Sportsüchtig! Fix und fertig statt fit
Rund sechs Millionen Deutsche gehen regelmäßig in Fitness-Studios. Aber Sport ist nicht unbedingt immer so gesund, wie viele glauben. Psychologen schätzen, dass in Deutschland etwa ein Prozent der Bevölkerung an Sportsucht leidet, und es werden mehr. Meist sind es Frauen, deren ständiger Kampf um den idealen Körper außer Kontrolle gerät: Sie zwingen sich zu exzessivem Sport und rutschen oft zusätzlich in eine Essstörung. Sie stellen ihr ganzes Leben auf ihr Trainingsprogramm und die dazugehörende Ernährung ein. Es kann viele Jahre dauern, bis Süchtige erkennen, in welch gefährlicher Spirale sie stecken und wie schwer es ist, sich davon zu befreien. stern TV-Reportage hat drei Betroffene Frauen begleitet.

Bodybuilderin Ute (46) ist verheiratet, hat eine 13-jährige Tochter und ist seit 25 Jahren muskelsüchtig. Fünfmal die Woche geht sie ins Studio, um Gewichte zu stemmen. "Wenn ich keinen Sport mache, werde ich aggressiv!" Damit ihre Muskeln auch in der Ruhephase genug Eiweiß haben, muss sie alle zwei bis drei Stunden essen. In der Handtasche hat sie immer ein Stück geräucherten Lachs! "Ich werde panisch, wenn ich unterwegs bin und kein Eiweiß dabei habe!" Ihr Ehemann, ein erfolgreicher Unternehmer, ist eher unsportlich, aber tolerant. Auch Tochter Sabrina akzeptiert ihre muskelbepackte Mutter, obwohl sie in der Schule deshalb schon gemobbt wurde. "Wie sieht denn deine Mutter aus? Die sieht ja aus wie ein Mann", sagten Mitschüler. stern TV-Reportage zeigt, wie Ute ihr gesamtes Leben nach dem Sport ausrichtet.

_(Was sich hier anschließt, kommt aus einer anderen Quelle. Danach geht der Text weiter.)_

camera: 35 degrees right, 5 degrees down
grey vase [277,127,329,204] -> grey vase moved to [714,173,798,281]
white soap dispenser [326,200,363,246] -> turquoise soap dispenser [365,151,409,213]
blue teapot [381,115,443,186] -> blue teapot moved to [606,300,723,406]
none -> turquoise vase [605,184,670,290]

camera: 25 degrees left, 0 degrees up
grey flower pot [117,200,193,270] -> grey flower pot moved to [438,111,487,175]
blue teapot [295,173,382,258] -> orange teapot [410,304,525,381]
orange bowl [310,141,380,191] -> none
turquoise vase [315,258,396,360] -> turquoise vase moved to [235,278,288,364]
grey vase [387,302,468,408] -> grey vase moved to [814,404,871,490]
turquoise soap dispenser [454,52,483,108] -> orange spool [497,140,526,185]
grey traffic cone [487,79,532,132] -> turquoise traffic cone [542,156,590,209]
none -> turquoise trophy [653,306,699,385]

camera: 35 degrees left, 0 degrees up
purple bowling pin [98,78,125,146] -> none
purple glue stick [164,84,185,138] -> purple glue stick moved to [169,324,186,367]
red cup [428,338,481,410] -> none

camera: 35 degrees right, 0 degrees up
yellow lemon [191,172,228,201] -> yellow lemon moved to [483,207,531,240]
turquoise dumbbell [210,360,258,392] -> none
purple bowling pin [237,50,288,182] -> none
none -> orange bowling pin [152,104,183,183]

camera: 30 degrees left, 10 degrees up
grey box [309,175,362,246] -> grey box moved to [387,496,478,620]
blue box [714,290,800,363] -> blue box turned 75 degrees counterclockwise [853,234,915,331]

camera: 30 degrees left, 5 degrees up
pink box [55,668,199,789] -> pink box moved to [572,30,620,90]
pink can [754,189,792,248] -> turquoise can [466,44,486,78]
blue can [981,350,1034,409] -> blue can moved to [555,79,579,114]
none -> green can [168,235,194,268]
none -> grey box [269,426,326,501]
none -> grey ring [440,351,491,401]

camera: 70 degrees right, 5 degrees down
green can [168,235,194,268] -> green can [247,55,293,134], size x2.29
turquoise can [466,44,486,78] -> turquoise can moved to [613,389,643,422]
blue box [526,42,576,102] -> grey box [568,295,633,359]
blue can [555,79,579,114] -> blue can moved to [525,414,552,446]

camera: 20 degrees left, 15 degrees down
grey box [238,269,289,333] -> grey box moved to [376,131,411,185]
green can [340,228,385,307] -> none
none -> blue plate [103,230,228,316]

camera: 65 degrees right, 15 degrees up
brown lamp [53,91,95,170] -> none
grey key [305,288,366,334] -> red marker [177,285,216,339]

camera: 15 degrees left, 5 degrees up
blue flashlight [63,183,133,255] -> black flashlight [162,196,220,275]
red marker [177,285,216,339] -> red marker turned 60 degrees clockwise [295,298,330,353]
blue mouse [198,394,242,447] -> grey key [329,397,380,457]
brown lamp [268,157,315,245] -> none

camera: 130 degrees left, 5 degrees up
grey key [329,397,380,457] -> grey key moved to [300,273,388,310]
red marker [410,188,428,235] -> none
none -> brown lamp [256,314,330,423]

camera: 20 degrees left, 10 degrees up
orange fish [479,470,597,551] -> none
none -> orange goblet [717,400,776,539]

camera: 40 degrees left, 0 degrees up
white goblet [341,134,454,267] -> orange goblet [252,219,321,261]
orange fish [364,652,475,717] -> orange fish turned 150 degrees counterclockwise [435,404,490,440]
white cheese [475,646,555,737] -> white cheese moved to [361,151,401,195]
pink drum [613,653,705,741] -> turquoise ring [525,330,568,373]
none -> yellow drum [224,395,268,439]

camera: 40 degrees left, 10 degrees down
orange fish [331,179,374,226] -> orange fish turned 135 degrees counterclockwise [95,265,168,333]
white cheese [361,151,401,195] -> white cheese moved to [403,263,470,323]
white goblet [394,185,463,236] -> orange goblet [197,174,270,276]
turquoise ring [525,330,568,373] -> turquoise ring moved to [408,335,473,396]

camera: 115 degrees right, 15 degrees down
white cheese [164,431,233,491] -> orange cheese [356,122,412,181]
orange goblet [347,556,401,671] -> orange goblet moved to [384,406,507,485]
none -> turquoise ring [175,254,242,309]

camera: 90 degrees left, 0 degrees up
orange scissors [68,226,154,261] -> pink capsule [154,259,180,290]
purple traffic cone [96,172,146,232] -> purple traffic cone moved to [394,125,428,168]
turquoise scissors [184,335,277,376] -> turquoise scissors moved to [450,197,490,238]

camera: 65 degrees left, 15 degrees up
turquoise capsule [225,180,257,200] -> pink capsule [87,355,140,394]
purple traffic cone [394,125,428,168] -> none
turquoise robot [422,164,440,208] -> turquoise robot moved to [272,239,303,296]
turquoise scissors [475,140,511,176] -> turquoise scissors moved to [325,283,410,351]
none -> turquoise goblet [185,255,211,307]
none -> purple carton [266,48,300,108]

Sie weiß, wie süchtig sie ist, aber freiwillig ändern würde sie ihr Leben nicht.
"Wenn ich mehr als 50 Kilo wiege, fühle ich mit fett und elend"

Die 20-jährige Marie musste wegen ihrer Sport- und Magersucht die Schule abbrechen und ist mehrmals im Jahr in einer Klinik untergebracht. Ihr Sportpensum: Jeden Tag vier Stunden, sieben Tage die Woche. Sie joggt, fährt Fahrrad und Inline-Skates, ist Mitglied in zwei Ballettgruppen und im Schwimmverein. Spaß am Sport hat Marie nicht: "Ich zwinge mich dazu, selbst wenn ich überhaupt keine Kraft mehr habe. Egal! Mein Körper muss einfach dünn und durchtrainiert sein!" Marie isst fast nichts, greift zusätzlich zu Kohlenhydrat- und Fettblockern. "Wenn ich mehr als 50 Kilo wiege, fühle ich mit fett und elend", sagt das 1,70 m große Mädchen. Marie hat unzählige Therapien hinter sich, aber es gelingt ihr nur schwer, etwas zu ändern.
Seit sie ein Teenager war, leidet die 25-jährige Studentin Tina an Sportbulimie. Anstatt sich nach Essanfällen zu erbrechen, machte sie Sport. Während andere Partys feierten und das Leben genossen, isolierte sich Tina und war nur damit beschäftigt, ihr unmenschliches Sportprogramm durchzuziehen. Richtig gut fühlte sie sich nur, wenn ihr Körper ausgelaugt und kaputt war. "Keiner sieht es mir an, wie exzessiv ich den Sport betreibe. Aber es ist mir enorm wichtig, fit und zu Höchstleistungen in der Lage zu sein!" Seit zweieinhalb Jahren macht sie eine Therapie und kann besser mit ihren Süchten umgehen. Sie hatte länger keinen Essanfall mehr, hat ihr Training reduziert. "Früher hab ich nie darüber nachgedacht, dass mein Verhalten krankhaft sein könnte. Sport ist schließlich gesellschaftlich akzeptiert und wird bewundert. Aber für mich ist er mit viel Leid und Qual verbunden." Tinas größter Traum: Ganz normal leben und nur noch Sport machen, wenn sie Lust drauf hat und dabei sogar Genuss empfinden! stern TV-Reportage dokumentiert den harten Kampf gegen die Sportsucht.